AMERICAN energy giant Chevron has rejected overtures from Woodside for a joint development of their adjacent Wheatstone and Pluto liquefied natural gas projects in the Carnarvon Basin off the coast of Western Australia.

The clash between the two oil and gas heavyweights spilled over to the annual conference of the Australian Petroleum Production and Exploration Association.

Woodside’s managing director, Don Voelte, told the conference that construction of new LNG projects “all along the WA coast” did not make sense, given that billions of dollars worth of infrastructure was in operation (the Woodside-managed North West Shelf project) or under construction (Woodside’s $12 billion Pluto project) at Karratha.

Woodside wants Chevron to wrap its Wheatstone gas into its Pluto project.
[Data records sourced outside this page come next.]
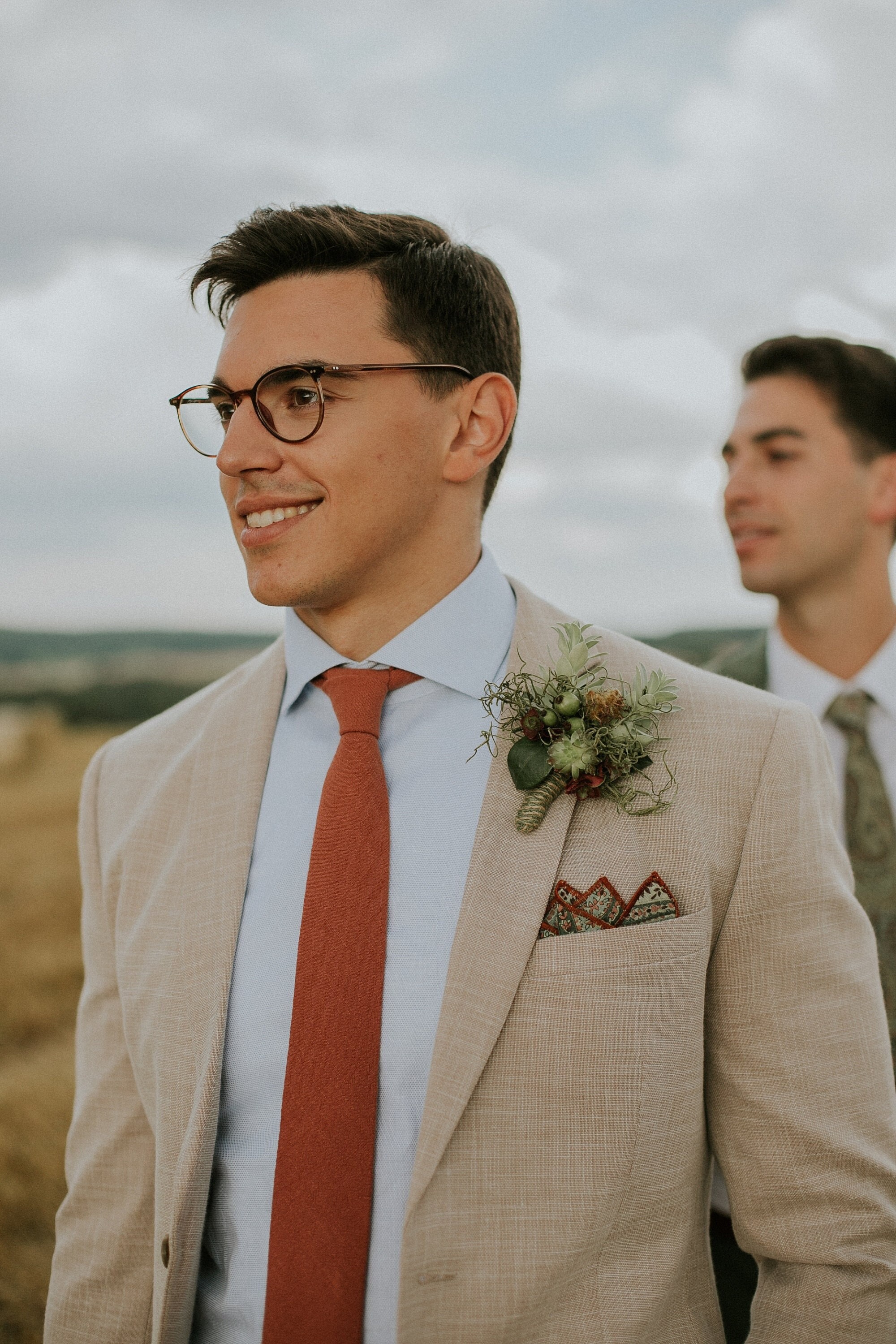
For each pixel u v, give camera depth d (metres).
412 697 1.52
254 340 1.42
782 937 1.34
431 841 1.40
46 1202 4.13
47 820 11.64
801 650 2.21
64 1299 1.51
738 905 1.35
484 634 1.55
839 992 1.34
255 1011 1.37
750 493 2.17
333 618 1.53
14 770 14.70
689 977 1.31
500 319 1.60
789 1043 1.33
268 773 1.56
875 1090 1.34
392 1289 1.23
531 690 1.41
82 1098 1.63
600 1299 1.24
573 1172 1.23
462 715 1.49
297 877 1.43
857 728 2.06
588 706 1.34
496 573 1.64
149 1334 1.48
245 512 1.42
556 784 1.35
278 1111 1.33
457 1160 1.23
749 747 1.39
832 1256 1.28
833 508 2.09
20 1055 5.49
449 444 1.51
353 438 1.39
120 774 1.71
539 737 1.38
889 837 1.96
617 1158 1.24
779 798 1.37
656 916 1.30
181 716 1.76
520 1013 1.26
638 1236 1.29
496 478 1.67
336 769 1.44
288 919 1.41
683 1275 1.33
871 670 2.09
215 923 1.44
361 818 1.39
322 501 1.40
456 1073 1.23
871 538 2.13
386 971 1.33
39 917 7.78
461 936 1.29
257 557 1.43
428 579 1.52
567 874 1.33
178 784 1.60
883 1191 1.32
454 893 1.36
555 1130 1.24
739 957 1.36
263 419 1.40
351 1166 1.23
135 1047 1.49
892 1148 1.34
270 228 1.45
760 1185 1.34
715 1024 1.39
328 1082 1.25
But Chevron’s managing director for Australia, Roy Krzywosinski, has other ideas.

He revealed at the conference that Chevron had plans for Wheatstone to underpin the development of a $30 billion LNG processing hub near Onslow, initially with two LNG processing trains but with the intention of eventually going to five trains using third-party gas.
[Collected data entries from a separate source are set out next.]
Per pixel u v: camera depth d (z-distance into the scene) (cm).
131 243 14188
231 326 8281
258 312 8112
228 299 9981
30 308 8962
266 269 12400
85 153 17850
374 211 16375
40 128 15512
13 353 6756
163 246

“No matter what way you look at it, Wheatstone is a winner. We have enough (100 per cent owned) gas to underpin a multiple train development now,” Mr Krzywosinski said.

He said Chevron wanted to attract third-party gas that sits in the western Carnarvon Basin where it is not currently economic to take all the way to Karratha, home to the Pluto plant being built by Woodside.

“We’re in a position at Wheatstone to lower the economics for all of the gas that has been deemed uneconomic,” he said. “Once you start building the infrastructure, you start lowering the economic limit for other gas to enter the system.”

He said Chevron was planning to spend more than $US500 million ($618 million) on preliminary engineering studies. A final investment decision was expected in 2011.

“We’re not giving lip service here. We’ve got tangible plans in place,” Mr Krzywosinski said.

That remark was in response to Mr Voelte’s earlier suggestion that state and federal governments could intervene if companies were incapable of coming to sensible joint venture arrangements for LNG developments.